В любом случае предание Цыси удовольствиям длилось недолго. Самый ужасный для нее вариант развития событий, предельно красноречиво сформулированный наместником Чжан Чжидуном, когда он возражал по поводу подписания Симоносекского договора, стал реальностью в конце 1897 года. Власти европейских держав, питавшие к Китаю презрение и вынашивавшие в его отношении захватнические планы, затеяли шумную кампанию по подготовке вооруженного отчуждения территорий империи. Немцы потребовали залив Цзяочжоу в провинции Шаньдун с его портом Циндао для базирования военного флота. И в обоснование своей претензии на такую награду они приводили свои заслуги в выдворении японцев с Ляодунского полуострова. Когда в Пекине неоднократно отвергли такое требование, кайзер Вильгельм II решил продемонстрировать «немножко силы». Немецкие боевые корабли курсировали вдоль китайского побережья в поисках, как сам кайзер это назвал, «удобного шанса и предлога». Ждать его пришлось недолго. 1 ноября в деревне на территории провинции Шаньдун погибли два немецких миссионера. Губернатор Ли Бинхэн без промедления занялся поиском убийц, а кайзер возрадовался: «Тем самым эти китайцы наконец-то обеспечили нам основания и устроили «инцидент», которого [немцы] так долго ждали». Немецкий флот, уже готовый к действию, прибыл в Циндао, и его командующий предоставил китайскому гарнизону двое суток, чтобы покинуть этот порт.

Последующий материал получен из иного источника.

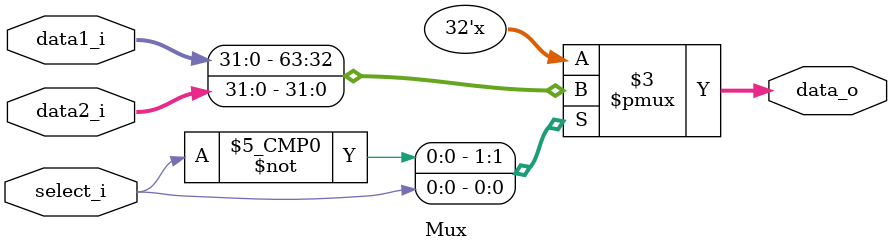
<source format=v>

module SingleCycle_MIPS( 
    clk,
    rst_n,
    IR_addr,
    IR,
    RF_writedata,
    ReadDataMem,
    CEN,
    WEN,
    A,
    ReadData2,
    OEN
);

//==== in/out declaration =================================
    //-------- processor ----------------------------------
    input         clk, rst_n;
    input  [31:0] IR;
    output [31:0] IR_addr, RF_writedata;
    //-------- data memory --------------------------------
    input  [31:0] ReadDataMem;  // read_data from memory
    output        CEN;  // chip_enable, 0 when you read/write data from/to memory
    output        WEN;  // write_enable, 0 when you write data into SRAM & 1 when you read data from SRAM
    output  [6:0] A;  // address
    output [31:0] ReadData2;  // write_data to memory
    output        OEN;  // output_enable, 0

//==== reg/wire declaration ===============================
// control signals             
    wire          MemToReg,
                  MemRead,
                  MemWrite,
                  RegDST,
                  RegWrite,
                  Branch,
                  Jump,
                  ALUSrc,
                  JumpRegister,
                  JumpAndLink;
    wire  [1:0]   ALUOp;
// ALU control signals         
    wire  [3:0]   ALUctrl;
// ALU input signals           
    wire  [31:0]  ALUin1, 
                  ALUin2;
// ALU output signals          
    wire  [31:0]  ALUresult;
    wire          ALUzero;
// sign-extended signal        
    wire  [31:0]  SignExtend;
// MUX output signals          
    wire  [4:0]   MUX_RegDST;
    wire  [31:0]  MUX_MemToReg; 
    wire  [31:0]  MUX_Src;
    wire  [31:0]  MUX_Branch; 
    wire  [31:0]  MUX_Jump;
// registers input signals     
    wire  [4:0]   Reg_R1, Reg_R2, Reg_W;
    wire  [31:0]  WriteData; 
// registers output signals    
    wire  [31:0]  ReadData1;
// program counter/address     
    wire  [31:0]  PCin;
    wire  [31:0]  PCnext;
    wire  [31:0]  PCAdd4;
    wire  [31:0]  JumpAddr; 
    wire  [31:0]  BranchAddr;

//******connection******//
assign RF_writedata = WriteData; // for debug
assign PCin = PCnext;

PC _PC(
    .clk(clk),
    .rst(rst_n),
    .PCin(PCin),
    .PCout(IR_addr)
);

mainControl _mainControl(
    .opcode_i(IR[31:26]),
    .funct_i(IR[5:0]),
    .RegDst_o(RegDST),
    .Jump_o(Jump),
    .Branch_o(Branch),
    .MemRead_o(MemRead),
    .MemToReg_o(MemToReg),
    .ALUOp_o(ALUOp),
    .MemWrite_o(MemWrite),
    .ALUSrc_o(ALUSrc),
    .RegWrite_o(RegWrite),
    .JumpRegister_o(JumpRegister),
    .JumpAndLink_o(JumpAndLink)
);

assign ALUin1 = ReadData1;
assign ALUin2 = MUX_Src;
assign A = ALUresult[8:2]; // A = LSB of (ALUresult >> 2)

ALU _ALU(
    .ALUCtrl_i(ALUctrl), 
    .data1_i(ALUin1), 
    .data2_i(ALUin2), 
    .ALU_o(ALUresult), 
    .Zero_o(ALUzero)
);

ALUControl _ALUControl (
    .ALUOp_i(ALUOp), 
    .funct_i(IR[5:0]), 
    .ALUctrl_o(ALUctrl)
);

signExtend _signExtend (
    .data_i(IR[15:0]), 
    .data_o(SignExtend)
);

assign Reg_R1 = IR[25:21];
assign Reg_R2 = IR[20:16];

register_file _regFile(
    .clk(clk),
    .rst(rst_n),
    .RegWrite_i(RegWrite),
    .WriteReg_i(Reg_W),
    .WriteData_i(WriteData),
    .ReadReg1_i(Reg_R1),
    .ReadReg2_i(Reg_R2),
    .ReadData1_o(ReadData1),
    .ReadData2_o(ReadData2)
);

Mux #(5) MUXX_RegDST(
    .data1_i(IR[20:16]), 
    .data2_i(IR[15:11]), 
    .select_i(RegDST), 
    .data_o(MUX_RegDST)
);

Mux #(32) MUXX_Src(
    .data1_i(ReadData2), 
    .data2_i(SignExtend), 
    .select_i(ALUSrc), 
    .data_o(MUX_Src)
);

Mux #(32) MUXX_MemToReg(
    .data1_i(ALUresult), 
    .data2_i(ReadDataMem), 
    .select_i(MemToReg), 
    .data_o(MUX_MemToReg)
);

Add_ALU PC_adder (
    .data1_i(IR_addr), 
    .data2_i(32'b100), 
    .Add_ALU_o(PCAdd4)
);

assign JumpAddr = { {PCAdd4[31:28]}, {IR[25:0]}, 2'b00};

Add_ALU branch_adder (
    .data1_i(PCAdd4), 
    .data2_i({{SignExtend[29:0]}, 2'b00}),
    .Add_ALU_o(BranchAddr)
);

Mux #(32) MUXX_Branch(
    .data1_i(PCAdd4), 
    .data2_i(BranchAddr), 
    .select_i(Branch & ALUzero), 
    .data_o(MUX_Branch)
);

Mux #(32) MUXX_Jump(
    .data1_i(MUX_Branch), 
    .data2_i(JumpAddr), 
    .select_i(Jump), 
    .data_o(MUX_Jump)
);

Mux #(32) MUXX_JumpRegister(
    .data1_i(MUX_Jump), 
    .data2_i(ReadData1), 
    .select_i(JumpRegister), 
    .data_o(PCnext)
);

Mux #(5) MUXX_JumpAndLink_1(
    .data1_i(MUX_RegDST), 
    .data2_i(5'd31), 
    .select_i(JumpAndLink), 
    .data_o(Reg_W)
);

Mux #(32) MUXX_JumpAndLink_2(
    .data1_i(MUX_MemToReg), 
    .data2_i(PCAdd4), 
    .select_i(JumpAndLink), 
    .data_o(WriteData)
);

// data memory contral signals CEN, OEN, WEN
assign  CEN = ~(MemRead | MemWrite);
assign  WEN = ~(MemWrite);
assign  OEN = ~(MemRead);
//==== combinational part =================================


//==== sequential part ====================================


//=========================================================
endmodule

// module PC
module PC(clk, rst, PCin, PCout);
    input        clk,rst;
    input [31:0] PCin;
    output reg [31:0] PCout;

    always @(posedge clk or posedge rst)begin
        if(rst)
            PCout <= 32'b0;
        else 
            PCout <= PCin;
        //$display("Your IR_addr = %d", PCout);
    end
endmodule


//module Add_ALU
module Add_ALU(data1_i, data2_i, Add_ALU_o);

    input [31:0] data1_i;
    input [31:0] data2_i;
    
    output reg [31:0] Add_ALU_o;

    always @(*) begin
        Add_ALU_o <= data1_i + data2_i;
    end
endmodule

//module register_file
module register_file(
    clk  ,
    rst,
    RegWrite_i  ,
    WriteReg_i   ,
    WriteData_i ,
    ReadReg1_i  ,
    ReadReg2_i   ,
    ReadData1_o ,
    ReadData2_o ,
);
    input        clk, rst, RegWrite_i;
    input  [4:0] WriteReg_i, ReadReg1_i, ReadReg2_i;
    input  [31:0] WriteData_i;
    output [31:0] ReadData1_o, ReadData2_o;
    
    
    reg [31:0] register[0:31];
    integer i;

    assign ReadData1_o = register[ReadReg1_i];
    assign ReadData2_o = register[ReadReg2_i];

    always@(posedge clk or posedge rst) begin
        if(rst) begin
          for(i=0;i<32;i=i+1) begin
            register[i] <=32'b0;
          end
        end
        else if(RegWrite_i) begin
          register[WriteReg_i] <= WriteData_i;
        end
    end
endmodule

//module mainControl
module mainControl(
    opcode_i,
    funct_i,
    RegDst_o,
    Jump_o,
    Branch_o,
    MemRead_o,
    MemToReg_o,
    ALUOp_o,
    MemWrite_o,
    ALUSrc_o,
    RegWrite_o,
    JumpRegister_o,
    JumpAndLink_o,
);

input [5:0] opcode_i, funct_i;
output RegDst_o, RegWrite_o, ALUSrc_o;
output Branch_o, Jump_o;
output MemToReg_o, MemRead_o, MemWrite_o;
output JumpRegister_o, JumpAndLink_o;
output [1:0] ALUOp_o;

wire R_format, lw, sw, beq, jump, jr, jal;
    
assign R_format = (opcode_i == 6'b000000)?1:0;
assign lw = (opcode_i == 6'b100011)?1:0;
assign sw = (opcode_i == 6'b101011)?1:0;
assign beq = (opcode_i == 6'b000100)?1:0;
assign jump = (opcode_i == 6'b000010)?1:0;
assign jr = ((opcode_i == 6'b000000) && (funct_i == 6'b001000))?1:0;
assign jal = (opcode_i == 6'b000011)?1:0;

assign RegDst_o = R_format;
assign Jump_o = jump | jal; 
assign Branch_o = beq;
assign MemRead_o = lw;
assign MemToReg_o = lw;
assign MemWrite_o = sw;
assign ALUSrc_o = lw|sw;
assign RegWrite_o = R_format | lw | jal;
assign ALUOp_o = R_format ? 2'b10:
                 beq      ? 2'b01 : 2'b00;
assign JumpRegister_o = jr;
assign JumpAndLink_o = jal;
endmodule

// module ALU
module ALU (ALUCtrl_i, data1_i, data2_i, ALU_o, Zero_o);

    input [3:0] ALUCtrl_i;
    input signed [31:0] data1_i, data2_i;
    
    output reg signed [31:0] ALU_o;
    output Zero_o;
    assign Zero_o = (data1_i == data2_i)?1:0;
    always @(*) begin
        case (ALUCtrl_i)
            4'b0000: ALU_o <= data1_i & data2_i;
            4'b0001: ALU_o <= data1_i | data2_i;
            4'b0010: ALU_o <= data1_i + data2_i;
            4'b0110: ALU_o <= data1_i - data2_i;
            4'b0111: ALU_o <= data1_i < data2_i ? 32'b1:32'b0;
            4'b1100: ALU_o <= ~(data1_i | data2_i);
            default: ALU_o <= 32'b0;
        endcase
    end
endmodule

// module ALUControl
module ALUControl (ALUOp_i, funct_i, ALUctrl_o);
    input [1:0] ALUOp_i;
    input [5:0] funct_i;
    output reg [3:0] ALUctrl_o;

    always @(ALUOp_i,funct_i) begin
        if (ALUOp_i == 2'b00) 
            ALUctrl_o <=4'b0010;
        else if (ALUOp_i ==2'b01)
            ALUctrl_o <=4'b0110;
        else 
            case(funct_i[3:0])
                4'b0000: ALUctrl_o <= 4'b0010 ; //add
                4'b0010: ALUctrl_o <= 4'b0110; //subtract     
                4'b0100: ALUctrl_o <= 4'b0000; //and  
                4'b0101: ALUctrl_o <= 4'b0001; //or   
                4'b0111: ALUctrl_o <= 4'b1100; //nor
                4'b1010: ALUctrl_o <= 4'b0111; //slt
                default: ALUctrl_o <= 4'b1111; //should not happen
            endcase
    end
                     
endmodule

// module signExtend
module signExtend (data_i, data_o);
    input [15:0] data_i;
    output[31:0] data_o;

    assign data_o = { {16{data_i[15]}} , data_i };
endmodule

module Mux #(parameter WIDTH =32) (data1_i, data2_i, select_i, data_o);
    input [WIDTH-1:0] data1_i, data2_i;
    input select_i;
    output reg [WIDTH-1:0] data_o;
    always @(select_i, data1_i, data2_i)begin
        case(select_i)
            0: data_o <= data1_i;
            1: data_o <= data2_i; 
        endcase
    end
endmodule
</source>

Как только император Гуансюй получил такой ультиматум, он, испугавшись вооруженного вторжения немцев, повел себя как трусливый заяц и отбил телеграмму губернатору Ли Бинхэну, «запретив малейшее сопротивление» с применением вооруженных сил, которое тот в раже предложил. В своей следующей телеграмме император заявил: «Не важно, насколько вызывающе ведет себя враг, наш двор совершенно не склонен к войне». Если верить императорскому наставнику Вэну: «Его величество настаивал на двух словах: «никакой войны» [бу чжань]». Цыси обо всем сообщили только после отправки телеграфных указаний императора, когда донесения и постановления по ним великий князь Гун лично доставил в Летний дворец. Вернувшись в Запретный город, великий князь с большим облегчением сообщил членам Верховного совета, что вдовствующая императрица «согласилась с ними». Требования немцев китайцы выполнили более или менее в полном объеме, причем великий князь Гун выступал с позиции «да – по всем пунктам», только чтобы немецкие солдаты, занявшие порт Циндао, поскорее покинули Китай. Немцы выдвинули свои требования в предельно грубом тоне: «Если вы не уступите, мы развяжем войну». Одно из требований касалось губернатора Ли Бинхэна: «разжаловать и лишить права находиться на государственной службе». Губернатора, поощренного по службе после критики плана Цыси по восстановлению Старого летнего дворца, теперь гнали со службы какие-то немцы! После такой личной трагедии он превратился в последовательного противника Запада, и в скором времени ему предстоит выступить в роли самого преданного сторонника ксенофобских «боксеров» – ихэтуаней. Когда «боксерское движение» привело к вторжению западных армий, он добровольно возглавил вооруженный отряд, чтобы воевать с ним, а после разгрома этого отряда покончил с собой.